Turbulent structure in a turbulent scalar dispersion field behind a fine cylindrical heat source in a weakly sheared flow is experimentally investigated and previous computational turbulence models for third-order scalar transport terms in the second-order turbulence equations are assessed with the present data.
The mean temperature and r.m.s. temperature profiles are found to be almost Gaussian even in the uniform shear layer. Decay of the peak temperature, mean dispersion and half-widths of the mean temperature and the r.m.s. temperatures are well correlated with corresponding data on the scalar dispersion behind an elevated line heat source in the turbulent boundary layer.
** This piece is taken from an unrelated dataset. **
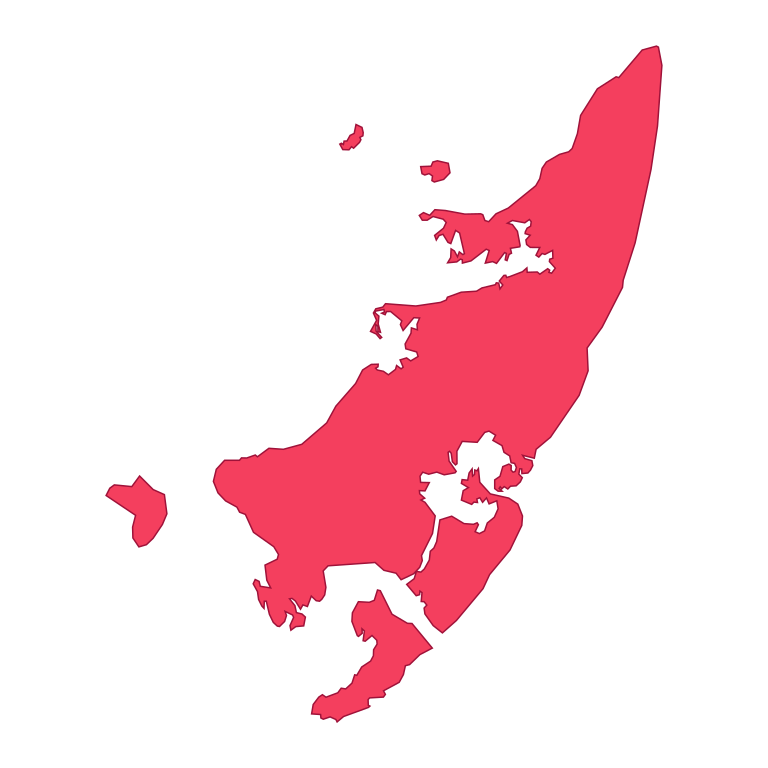 Mafia, Pwani, United Republic of Tanzania (Mercator projection)
{"feature_id": "72390352B74532147136856", "entity_name": "Mafia", "entity_type": "district", "adm_level": 2, "iso_a3": "TZA", "parent_name": "United Republic of Tanzania", "parent_adm1": "Pwani", "projection": "mercator", "projection_center": [39.736, -7.86], "detail": "fine", "context": "isolated", "style": "filled", "palette": "rose", "viewbox_px": 768, "rotation_deg": 0, "n_neighbors": 0, "source": "geoboundaries", "source_scale": "gbopen_adm2", "svg_char_len": 6130}
<svg xmlns="http://www.w3.org/2000/svg" viewBox="0 0 768 768"><path d="M657.5,126.0L661.9,65.4L658.4,47.1L656.5,46.1L642.2,50.0L618.8,77.6L616.1,76.8L597.4,88.8L580.6,115.4L577.4,133.7L572.2,148.5L568.7,151.8L559.5,154.4L546.4,162.0L542.1,168.3L539.8,178.7L535.8,185.7L508.2,208.1L496.0,213.8L488.7,221.7L484.9,220.5L482.8,214.7L480.7,213.8L464.8,214.1L445.3,210.5L434.9,209.7L429.7,215.3L423.5,212.6L419.3,215.4L422.3,220.2L427.2,220.2L433.0,216.5L443.2,219.2L446.2,222.5L443.5,228.2L434.6,235.4L436.3,240.0L439.1,235.5L443.0,234.3L448.0,242.4L450.8,243.6L455.6,230.4L459.6,233.0L464.4,253.7L462.9,254.6L459.3,251.9L457.5,256.8L454.4,251.0L451.1,248.9L450.7,257.6L447.6,262.8L456.8,261.9L460.5,259.1L462.3,259.7L462.4,263.1L471.0,260.9L486.2,249.2L489.2,250.5L485.3,263.1L492.7,261.6L496.5,263.4L504.6,252.6L506.4,253.4L505.2,259.8L507.0,260.6L509.1,254.4L511.5,253.2L510.4,248.3L519.8,246.8L520.1,245.4L517.4,231.3L512.4,224.6L507.4,223.2L512.4,220.5L524.8,222.8L529.4,219.5L531.2,221.7L530.6,226.2L527.1,228.2L525.3,231.9L525.1,233.6L530.2,235.2L525.9,239.9L526.6,244.5L530.3,247.4L539.8,247.5L536.0,255.2L538.8,257.1L542.1,253.5L544.9,254.4L552.6,250.4L552.9,258.2L549.7,259.2L549.4,261.6L555.3,268.2L551.6,273.2L548.9,272.4L549.7,270.2L547.7,268.7L539.8,274.2L537.3,272.0L527.2,272.3L526.9,267.9L522.5,271.7L510.0,276.5L506.6,277.5L505.8,275.3L503.9,275.4L499.3,281.0L502.8,285.0L500.0,288.9L498.7,283.1L496.3,282.8L495.4,284.7L482.0,287.9L476.5,291.2L461.2,292.2L447.4,297.2L446.3,300.0L440.5,302.4L415.9,306.0L385.5,303.7L382.8,307.1L375.8,308.8L373.4,313.0L376.6,320.3L370.5,331.4L376.2,334.0L380.1,338.6L381.7,337.4L376.1,331.1L375.8,324.7L377.9,326.3L377.9,331.6L380.5,332.3L378.2,324.0L378.9,316.1L375.0,312.8L375.6,311.1L383.9,309.5L384.5,312.0L381.7,313.2L385.1,314.7L386.5,311.6L390.6,311.5L401.8,320.8L400.4,324.6L403.1,330.5L413.8,317.7L419.6,318.0L417.0,324.3L417.4,329.8L411.4,327.9L411.0,333.2L405.1,344.0L405.8,348.8L416.7,352.0L418.1,356.5L410.7,360.9L406.6,357.9L400.1,359.9L403.2,367.2L401.1,368.8L396.6,365.5L395.5,369.4L388.4,374.8L383.4,371.3L377.3,370.0L375.6,368.2L378.0,366.8L378.2,364.2L371.3,364.4L362.6,370.0L355.6,383.5L335.9,406.1L326.7,422.9L301.8,444.3L283.4,449.3L268.9,448.3L257.4,456.8L255.3,455.0L246.7,458.0L241.5,457.9L239.5,460.3L224.6,460.3L216.3,469.3L213.4,481.4L218.0,492.9L225.6,500.9L236.9,507.1L239.6,512.2L245.4,514.4L253.5,532.3L273.8,546.7L278.5,554.5L277.2,559.2L265.0,565.1L266.8,580.2L270.7,587.9L260.3,586.3L259.1,581.4L255.2,579.5L253.2,583.8L257.5,591.6L258.6,599.5L261.8,606.0L264.0,608.4L264.3,601.2L266.3,601.2L269.4,614.3L273.3,622.4L277.3,626.1L279.5,626.5L284.6,621.5L286.5,615.5L285.1,611.4L292.6,615.0L293.6,617.4L290.0,625.6L290.9,630.2L295.8,626.6L303.7,625.9L305.4,617.1L302.0,614.0L296.4,612.6L294.9,605.6L289.5,598.8L292.0,598.4L295.4,601.0L300.5,609.2L302.9,604.9L307.4,606.5L311.3,596.1L316.2,600.7L319.6,601.2L321.8,599.3L324.7,594.9L325.9,587.3L323.2,570.9L328.1,565.8L375.1,562.5L383.9,570.3L396.1,573.2L401.1,579.7L413.6,573.8L419.7,567.3L422.3,560.6L421.5,555.6L432.5,533.5L435.2,515.9L425.0,502.3L420.9,500.0L424.7,498.2L419.7,493.8L419.4,490.6L425.0,490.9L429.3,482.6L420.6,482.4L420.0,476.2L422.7,472.2L428.7,474.2L436.8,472.1L444.2,474.8L455.1,472.8L456.2,471.4L449.1,461.1L448.1,452.3L449.6,451.3L451.2,453.3L452.4,461.7L455.5,464.9L457.0,463.7L456.9,451.2L462.2,441.4L477.2,442.3L484.7,432.4L489.0,431.1L495.6,435.2L492.9,440.4L502.0,445.6L504.0,452.3L509.7,455.9L511.1,462.7L514.6,463.4L516.4,467.5L515.1,471.5L513.1,472.2L511.1,470.1L511.2,465.5L508.9,464.1L502.8,466.6L500.0,476.3L494.7,479.9L494.7,488.6L498.1,491.2L502.1,491.2L499.1,488.4L500.2,486.8L501.8,488.8L504.2,486.6L507.8,489.0L510.5,486.2L516.2,485.8L520.3,481.9L522.3,477.7L518.8,474.1L519.8,468.8L521.7,468.9L521.9,473.6L527.9,473.0L530.5,470.1L532.8,465.6L531.9,460.7L524.7,458.6L522.6,455.3L534.3,458.2L536.1,449.3L550.5,437.2L579.1,395.4L588.1,370.8L587.1,348.0L602.1,327.2L622.5,287.4L623.2,280.2L635.1,242.9L651.0,169.5L657.5,126.0ZM479.8,482.3L478.4,468.6L477.0,470.8L474.8,470.0L474.5,474.5L472.6,476.1L472.1,468.9L469.1,473.0L467.7,480.2L462.1,479.6L461.4,483.4L468.4,487.6L463.2,490.7L461.4,500.1L471.7,504.4L473.9,502.1L477.5,502.5L476.8,499.0L479.8,497.7L482.6,502.3L486.5,497.9L489.1,503.9L496.8,500.8L498.1,508.8L494.3,517.3L487.3,523.0L484.6,530.9L479.4,533.6L475.1,531.7L478.4,524.7L477.1,522.8L473.5,524.3L464.0,523.6L451.7,516.2L439.9,519.9L436.7,541.5L433.9,548.0L430.3,551.3L429.3,560.1L424.3,569.0L420.9,572.1L416.4,571.4L414.2,578.7L406.7,584.4L416.2,595.7L419.6,594.7L419.9,591.1L422.0,592.6L421.2,601.5L424.1,601.7L426.8,605.1L424.1,608.1L424.9,613.9L433.2,625.6L442.4,632.9L456.4,620.5L483.0,588.7L489.6,574.6L510.0,550.0L521.8,525.4L522.5,516.0L517.8,504.1L508.8,498.1L490.3,493.9L479.8,482.3ZM392.0,614.2L380.3,590.7L377.5,590.0L374.3,600.3L369.3,602.3L358.4,601.7L352.4,612.8L351.9,621.4L357.3,635.6L358.5,636.4L362.2,633.3L362.0,628.8L364.4,630.9L363.1,640.7L365.2,641.2L372.0,635.5L376.8,640.3L377.1,644.1L373.6,649.7L373.4,655.8L370.6,661.1L361.7,667.0L356.8,675.3L354.7,674.8L352.0,683.1L345.7,688.9L341.2,688.2L337.8,692.8L326.0,697.2L322.4,694.7L318.8,697.1L313.2,704.5L311.6,713.9L320.6,714.5L320.9,718.0L323.3,719.2L330.1,716.9L335.9,719.5L337.1,721.9L343.6,716.5L368.5,707.4L369.9,706.1L368.3,705.3L368.1,699.6L369.6,697.9L383.4,697.1L385.4,694.4L383.5,690.8L399.2,682.3L403.4,674.6L405.4,665.7L409.6,664.6L419.9,654.6L432.3,648.1L412.0,623.5L407.4,623.3L392.0,614.2ZM153.2,489.6L139.6,476.0L131.8,486.6L114.3,484.9L109.8,488.2L106.1,495.5L135.6,515.3L132.6,527.1L132.9,538.0L138.9,546.9L146.4,544.7L153.1,538.3L162.4,524.5L166.9,513.8L164.4,494.6L153.2,489.6ZM437.4,160.8L432.9,162.0L431.1,166.2L420.7,166.6L422.0,173.7L424.8,175.0L429.1,173.6L432.5,176.0L431.9,180.6L434.3,182.0L443.7,179.4L450.0,172.8L448.3,163.3L437.4,160.8ZM362.0,127.4L356.0,124.5L354.2,133.4L350.1,135.4L347.0,141.0L344.1,141.1L343.4,144.5L341.7,143.4L341.5,143.9L340.9,143.5L339.8,144.1L342.8,149.6L349.0,149.8L351.5,146.7L353.6,148.2L359.5,142.4L360.9,139.7L359.8,137.4L362.9,135.8L363.2,132.6L362.0,127.4Z" fill="#f43f5e" stroke="#9f1239" stroke-width="1.5"/></svg>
Normalized streamwise heat flux $\overline{u\theta}$ changes appreciably with the downstream distance owing to the influence of the uniform mean shear, whereas normalized vertical heat flux $\overline{v\theta}$ remains the same with the downstream distance. The timescale ratio R between temperature and velocity fluctuations varies from 0.3 to 1.3 across the stream and it asymptotes to a value 0.5 at far downstream.
Assessment of previous models for third-order moments with the present data reveals that application of a composite timescale between the dynamic timescale and the thermal timescale to the simplest gradient transport model yields a better overall prediction performance than any existing models, including Lumley's algebraic model equations for the moments. It was found that the timescale for the streamwise transports of $\overline{u\theta}$ and $\overline{\theta^2}$ is larger than that of lateral transports of $\overline{v\theta}$ and $\overline{\theta^2}$.
In addition, since the experiment isolates the effect of uniform mean shear on the turbulent scalar transport, experimental data accumulated by the present study will be useful for further development of more refined second-order turbulence models for non-isothermal turbulent flows.